◆ TASK TO CARRY OUT:
The answer should be a single number, the count of lines in this material that contain "import".

◆ DATA EXTRACT:
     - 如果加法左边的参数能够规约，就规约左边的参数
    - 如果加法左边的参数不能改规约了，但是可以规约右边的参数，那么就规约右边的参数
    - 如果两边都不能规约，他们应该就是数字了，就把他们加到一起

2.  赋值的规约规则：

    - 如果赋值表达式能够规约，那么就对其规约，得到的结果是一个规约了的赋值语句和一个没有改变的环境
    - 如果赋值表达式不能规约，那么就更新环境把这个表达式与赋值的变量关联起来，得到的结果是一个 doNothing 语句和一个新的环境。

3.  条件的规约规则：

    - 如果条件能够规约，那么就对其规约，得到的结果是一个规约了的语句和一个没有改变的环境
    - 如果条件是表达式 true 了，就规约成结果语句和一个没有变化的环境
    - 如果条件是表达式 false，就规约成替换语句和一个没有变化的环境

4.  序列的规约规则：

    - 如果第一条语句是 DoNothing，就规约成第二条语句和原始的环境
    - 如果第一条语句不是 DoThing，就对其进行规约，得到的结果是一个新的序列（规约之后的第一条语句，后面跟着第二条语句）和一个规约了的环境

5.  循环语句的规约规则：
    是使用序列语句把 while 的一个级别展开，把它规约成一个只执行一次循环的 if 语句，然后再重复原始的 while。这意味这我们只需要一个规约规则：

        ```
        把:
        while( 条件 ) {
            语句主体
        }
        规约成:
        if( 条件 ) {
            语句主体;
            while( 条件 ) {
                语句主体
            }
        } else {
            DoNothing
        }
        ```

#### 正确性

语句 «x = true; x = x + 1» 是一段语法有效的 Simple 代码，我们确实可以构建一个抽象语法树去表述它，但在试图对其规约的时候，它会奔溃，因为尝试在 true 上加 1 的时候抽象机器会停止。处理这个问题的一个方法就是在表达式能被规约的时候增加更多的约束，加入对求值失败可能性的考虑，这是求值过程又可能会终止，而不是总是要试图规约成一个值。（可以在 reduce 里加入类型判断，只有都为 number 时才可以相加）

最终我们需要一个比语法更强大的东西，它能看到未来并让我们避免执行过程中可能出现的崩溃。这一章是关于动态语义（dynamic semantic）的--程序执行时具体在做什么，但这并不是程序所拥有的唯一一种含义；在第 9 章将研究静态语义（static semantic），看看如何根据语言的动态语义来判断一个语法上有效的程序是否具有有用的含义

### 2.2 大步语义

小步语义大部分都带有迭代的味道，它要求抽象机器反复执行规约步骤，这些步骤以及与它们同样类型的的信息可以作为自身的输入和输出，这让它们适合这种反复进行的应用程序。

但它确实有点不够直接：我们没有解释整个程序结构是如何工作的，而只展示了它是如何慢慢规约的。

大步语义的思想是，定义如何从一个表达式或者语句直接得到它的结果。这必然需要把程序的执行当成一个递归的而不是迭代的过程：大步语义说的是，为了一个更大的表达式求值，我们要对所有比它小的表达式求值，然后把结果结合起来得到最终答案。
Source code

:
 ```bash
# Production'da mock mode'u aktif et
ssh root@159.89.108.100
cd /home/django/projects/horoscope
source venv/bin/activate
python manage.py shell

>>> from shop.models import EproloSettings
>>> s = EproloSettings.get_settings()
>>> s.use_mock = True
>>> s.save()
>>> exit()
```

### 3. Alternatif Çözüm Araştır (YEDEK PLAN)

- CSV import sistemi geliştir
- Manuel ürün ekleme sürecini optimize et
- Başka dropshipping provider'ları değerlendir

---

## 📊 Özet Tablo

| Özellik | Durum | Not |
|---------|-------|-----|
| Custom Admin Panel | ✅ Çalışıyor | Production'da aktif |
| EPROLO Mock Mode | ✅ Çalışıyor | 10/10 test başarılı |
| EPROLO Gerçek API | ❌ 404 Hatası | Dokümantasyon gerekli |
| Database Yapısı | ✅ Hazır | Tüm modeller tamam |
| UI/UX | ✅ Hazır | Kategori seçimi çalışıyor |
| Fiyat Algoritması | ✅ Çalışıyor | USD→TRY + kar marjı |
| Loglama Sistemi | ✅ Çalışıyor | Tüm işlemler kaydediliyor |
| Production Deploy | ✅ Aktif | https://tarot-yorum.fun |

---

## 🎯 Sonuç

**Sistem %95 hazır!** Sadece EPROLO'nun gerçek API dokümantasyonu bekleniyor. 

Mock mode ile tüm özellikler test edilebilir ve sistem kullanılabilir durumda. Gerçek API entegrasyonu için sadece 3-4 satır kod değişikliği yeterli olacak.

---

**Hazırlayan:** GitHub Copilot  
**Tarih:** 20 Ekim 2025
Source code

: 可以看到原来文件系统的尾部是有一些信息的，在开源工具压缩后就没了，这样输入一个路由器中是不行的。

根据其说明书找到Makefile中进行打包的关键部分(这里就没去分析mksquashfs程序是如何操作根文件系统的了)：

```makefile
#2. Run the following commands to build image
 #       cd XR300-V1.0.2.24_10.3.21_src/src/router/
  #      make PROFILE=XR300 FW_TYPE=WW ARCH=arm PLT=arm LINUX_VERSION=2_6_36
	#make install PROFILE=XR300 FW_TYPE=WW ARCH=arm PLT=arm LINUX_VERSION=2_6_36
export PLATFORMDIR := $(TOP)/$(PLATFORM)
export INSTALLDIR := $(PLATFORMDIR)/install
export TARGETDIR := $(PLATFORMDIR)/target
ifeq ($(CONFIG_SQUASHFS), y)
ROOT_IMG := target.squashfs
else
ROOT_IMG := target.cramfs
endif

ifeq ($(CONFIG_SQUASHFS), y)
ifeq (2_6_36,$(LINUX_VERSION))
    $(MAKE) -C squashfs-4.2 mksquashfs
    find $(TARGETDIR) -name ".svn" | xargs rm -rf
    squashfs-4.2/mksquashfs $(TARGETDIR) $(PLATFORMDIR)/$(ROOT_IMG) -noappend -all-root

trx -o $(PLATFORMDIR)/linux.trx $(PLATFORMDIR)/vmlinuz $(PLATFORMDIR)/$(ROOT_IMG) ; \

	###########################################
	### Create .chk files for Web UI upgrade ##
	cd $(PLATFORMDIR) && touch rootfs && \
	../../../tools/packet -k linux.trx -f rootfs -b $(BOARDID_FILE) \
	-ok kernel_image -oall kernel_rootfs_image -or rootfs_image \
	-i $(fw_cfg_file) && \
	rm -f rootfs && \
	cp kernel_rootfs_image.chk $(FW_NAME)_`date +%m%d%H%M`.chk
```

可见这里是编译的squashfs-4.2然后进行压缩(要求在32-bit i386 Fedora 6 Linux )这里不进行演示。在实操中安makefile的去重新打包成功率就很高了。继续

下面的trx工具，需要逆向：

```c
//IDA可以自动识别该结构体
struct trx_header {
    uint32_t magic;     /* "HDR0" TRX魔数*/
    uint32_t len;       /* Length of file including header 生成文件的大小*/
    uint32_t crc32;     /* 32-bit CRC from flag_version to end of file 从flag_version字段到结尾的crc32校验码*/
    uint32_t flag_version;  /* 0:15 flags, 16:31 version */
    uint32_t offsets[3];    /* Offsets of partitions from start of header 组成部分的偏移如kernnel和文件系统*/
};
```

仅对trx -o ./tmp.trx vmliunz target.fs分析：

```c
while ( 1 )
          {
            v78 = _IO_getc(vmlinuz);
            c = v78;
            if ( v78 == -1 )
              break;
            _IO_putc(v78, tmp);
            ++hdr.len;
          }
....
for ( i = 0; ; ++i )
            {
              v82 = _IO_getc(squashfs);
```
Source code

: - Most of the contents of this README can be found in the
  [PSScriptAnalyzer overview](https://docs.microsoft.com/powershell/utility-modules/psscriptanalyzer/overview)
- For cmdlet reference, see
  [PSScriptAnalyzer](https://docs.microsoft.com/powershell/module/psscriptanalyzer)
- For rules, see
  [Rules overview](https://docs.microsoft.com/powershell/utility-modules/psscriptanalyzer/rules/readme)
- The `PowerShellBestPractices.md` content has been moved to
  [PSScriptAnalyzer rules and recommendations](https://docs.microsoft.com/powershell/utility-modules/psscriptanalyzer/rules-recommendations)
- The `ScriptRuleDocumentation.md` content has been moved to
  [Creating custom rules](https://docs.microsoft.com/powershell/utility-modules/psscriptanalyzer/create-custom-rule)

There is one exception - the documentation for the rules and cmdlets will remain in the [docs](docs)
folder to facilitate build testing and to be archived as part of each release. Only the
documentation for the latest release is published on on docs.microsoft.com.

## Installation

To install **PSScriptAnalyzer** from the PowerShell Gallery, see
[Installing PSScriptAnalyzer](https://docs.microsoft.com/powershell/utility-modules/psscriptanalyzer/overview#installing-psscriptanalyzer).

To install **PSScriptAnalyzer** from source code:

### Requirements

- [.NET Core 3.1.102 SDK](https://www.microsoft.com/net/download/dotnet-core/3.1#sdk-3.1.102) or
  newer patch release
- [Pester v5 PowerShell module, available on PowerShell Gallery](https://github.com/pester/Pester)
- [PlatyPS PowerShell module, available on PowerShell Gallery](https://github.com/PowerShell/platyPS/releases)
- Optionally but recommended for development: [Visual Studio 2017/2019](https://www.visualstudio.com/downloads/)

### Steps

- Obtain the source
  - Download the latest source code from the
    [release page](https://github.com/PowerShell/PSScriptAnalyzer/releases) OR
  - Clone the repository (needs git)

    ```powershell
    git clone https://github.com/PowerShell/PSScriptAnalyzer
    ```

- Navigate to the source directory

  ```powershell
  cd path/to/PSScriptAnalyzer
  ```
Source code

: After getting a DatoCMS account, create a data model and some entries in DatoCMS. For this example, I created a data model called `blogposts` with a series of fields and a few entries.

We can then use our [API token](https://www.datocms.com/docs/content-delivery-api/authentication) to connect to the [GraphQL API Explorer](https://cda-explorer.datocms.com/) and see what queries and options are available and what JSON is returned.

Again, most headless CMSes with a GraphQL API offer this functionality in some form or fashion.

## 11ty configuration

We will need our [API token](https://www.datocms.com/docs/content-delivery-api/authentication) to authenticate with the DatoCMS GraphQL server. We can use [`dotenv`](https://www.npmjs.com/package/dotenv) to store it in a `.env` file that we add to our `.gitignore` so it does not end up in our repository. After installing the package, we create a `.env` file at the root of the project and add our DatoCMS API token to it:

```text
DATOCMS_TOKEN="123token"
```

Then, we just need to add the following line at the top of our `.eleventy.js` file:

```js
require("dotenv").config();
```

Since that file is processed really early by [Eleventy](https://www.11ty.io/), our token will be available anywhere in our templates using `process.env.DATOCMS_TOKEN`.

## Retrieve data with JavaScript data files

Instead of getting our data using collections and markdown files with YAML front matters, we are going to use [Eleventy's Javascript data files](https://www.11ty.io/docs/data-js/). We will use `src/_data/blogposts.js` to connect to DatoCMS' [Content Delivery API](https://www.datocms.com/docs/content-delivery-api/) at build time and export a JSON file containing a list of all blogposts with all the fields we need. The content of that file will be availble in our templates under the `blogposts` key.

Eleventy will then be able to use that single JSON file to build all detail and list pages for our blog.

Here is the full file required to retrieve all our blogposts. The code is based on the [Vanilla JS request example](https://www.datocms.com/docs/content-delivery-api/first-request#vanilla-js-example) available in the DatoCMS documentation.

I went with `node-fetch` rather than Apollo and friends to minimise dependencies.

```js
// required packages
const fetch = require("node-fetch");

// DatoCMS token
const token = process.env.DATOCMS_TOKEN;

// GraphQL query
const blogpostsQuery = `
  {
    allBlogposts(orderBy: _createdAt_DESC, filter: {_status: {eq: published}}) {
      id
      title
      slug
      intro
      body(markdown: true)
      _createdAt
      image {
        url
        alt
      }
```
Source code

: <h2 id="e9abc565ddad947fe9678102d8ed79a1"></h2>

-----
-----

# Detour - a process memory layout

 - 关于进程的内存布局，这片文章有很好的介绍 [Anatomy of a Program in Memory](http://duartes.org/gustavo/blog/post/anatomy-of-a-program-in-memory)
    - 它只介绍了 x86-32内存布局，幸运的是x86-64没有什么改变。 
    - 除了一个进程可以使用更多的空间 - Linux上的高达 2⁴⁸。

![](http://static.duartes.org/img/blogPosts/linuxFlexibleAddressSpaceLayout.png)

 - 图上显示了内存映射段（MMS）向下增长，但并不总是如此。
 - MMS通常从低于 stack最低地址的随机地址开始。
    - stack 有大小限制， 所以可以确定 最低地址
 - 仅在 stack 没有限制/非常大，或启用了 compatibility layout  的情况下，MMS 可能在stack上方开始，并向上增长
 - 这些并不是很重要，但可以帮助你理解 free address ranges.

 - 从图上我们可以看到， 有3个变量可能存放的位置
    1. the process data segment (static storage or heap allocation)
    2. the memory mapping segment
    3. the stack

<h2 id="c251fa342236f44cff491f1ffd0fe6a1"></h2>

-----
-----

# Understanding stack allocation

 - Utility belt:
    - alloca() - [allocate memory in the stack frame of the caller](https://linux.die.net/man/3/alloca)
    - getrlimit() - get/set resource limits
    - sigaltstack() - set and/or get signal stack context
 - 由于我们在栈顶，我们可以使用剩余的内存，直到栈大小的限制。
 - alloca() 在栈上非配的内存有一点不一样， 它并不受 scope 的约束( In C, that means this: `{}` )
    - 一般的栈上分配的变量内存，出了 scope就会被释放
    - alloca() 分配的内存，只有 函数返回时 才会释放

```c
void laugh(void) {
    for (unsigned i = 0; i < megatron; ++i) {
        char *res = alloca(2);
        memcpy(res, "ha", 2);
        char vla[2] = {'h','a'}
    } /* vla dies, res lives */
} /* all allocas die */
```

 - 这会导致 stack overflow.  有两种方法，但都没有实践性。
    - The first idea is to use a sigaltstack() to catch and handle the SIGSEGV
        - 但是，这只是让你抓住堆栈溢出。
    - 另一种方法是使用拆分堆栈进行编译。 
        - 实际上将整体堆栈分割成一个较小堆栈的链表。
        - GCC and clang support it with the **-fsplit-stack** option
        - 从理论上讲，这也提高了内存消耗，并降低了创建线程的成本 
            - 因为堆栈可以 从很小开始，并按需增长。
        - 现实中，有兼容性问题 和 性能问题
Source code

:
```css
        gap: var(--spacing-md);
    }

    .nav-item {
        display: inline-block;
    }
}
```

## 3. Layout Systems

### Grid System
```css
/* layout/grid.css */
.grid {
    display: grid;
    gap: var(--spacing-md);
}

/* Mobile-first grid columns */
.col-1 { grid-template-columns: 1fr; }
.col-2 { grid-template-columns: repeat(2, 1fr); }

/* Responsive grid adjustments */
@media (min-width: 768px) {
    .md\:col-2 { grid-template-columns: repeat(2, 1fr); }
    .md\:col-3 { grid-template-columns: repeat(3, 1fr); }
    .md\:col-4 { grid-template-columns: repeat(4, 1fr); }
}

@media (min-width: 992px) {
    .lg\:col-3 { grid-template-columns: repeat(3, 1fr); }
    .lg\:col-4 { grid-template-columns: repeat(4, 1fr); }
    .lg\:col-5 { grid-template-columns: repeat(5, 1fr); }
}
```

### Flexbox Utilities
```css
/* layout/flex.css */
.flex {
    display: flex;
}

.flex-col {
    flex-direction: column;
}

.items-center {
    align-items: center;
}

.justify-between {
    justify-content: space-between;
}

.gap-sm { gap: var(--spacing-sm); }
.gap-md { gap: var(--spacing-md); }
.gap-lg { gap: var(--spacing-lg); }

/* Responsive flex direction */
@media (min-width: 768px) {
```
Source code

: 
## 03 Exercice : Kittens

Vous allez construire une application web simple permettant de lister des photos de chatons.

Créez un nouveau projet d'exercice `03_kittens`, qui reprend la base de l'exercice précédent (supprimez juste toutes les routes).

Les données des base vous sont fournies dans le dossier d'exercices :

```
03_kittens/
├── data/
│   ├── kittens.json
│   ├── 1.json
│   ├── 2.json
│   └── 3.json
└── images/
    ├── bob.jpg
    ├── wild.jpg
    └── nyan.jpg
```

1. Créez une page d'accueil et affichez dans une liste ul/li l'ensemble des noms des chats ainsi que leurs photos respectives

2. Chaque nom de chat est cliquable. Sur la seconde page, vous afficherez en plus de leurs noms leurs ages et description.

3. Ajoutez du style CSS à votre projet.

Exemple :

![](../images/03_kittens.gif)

◆ ANSWER FOR THIS EXERCISE:
2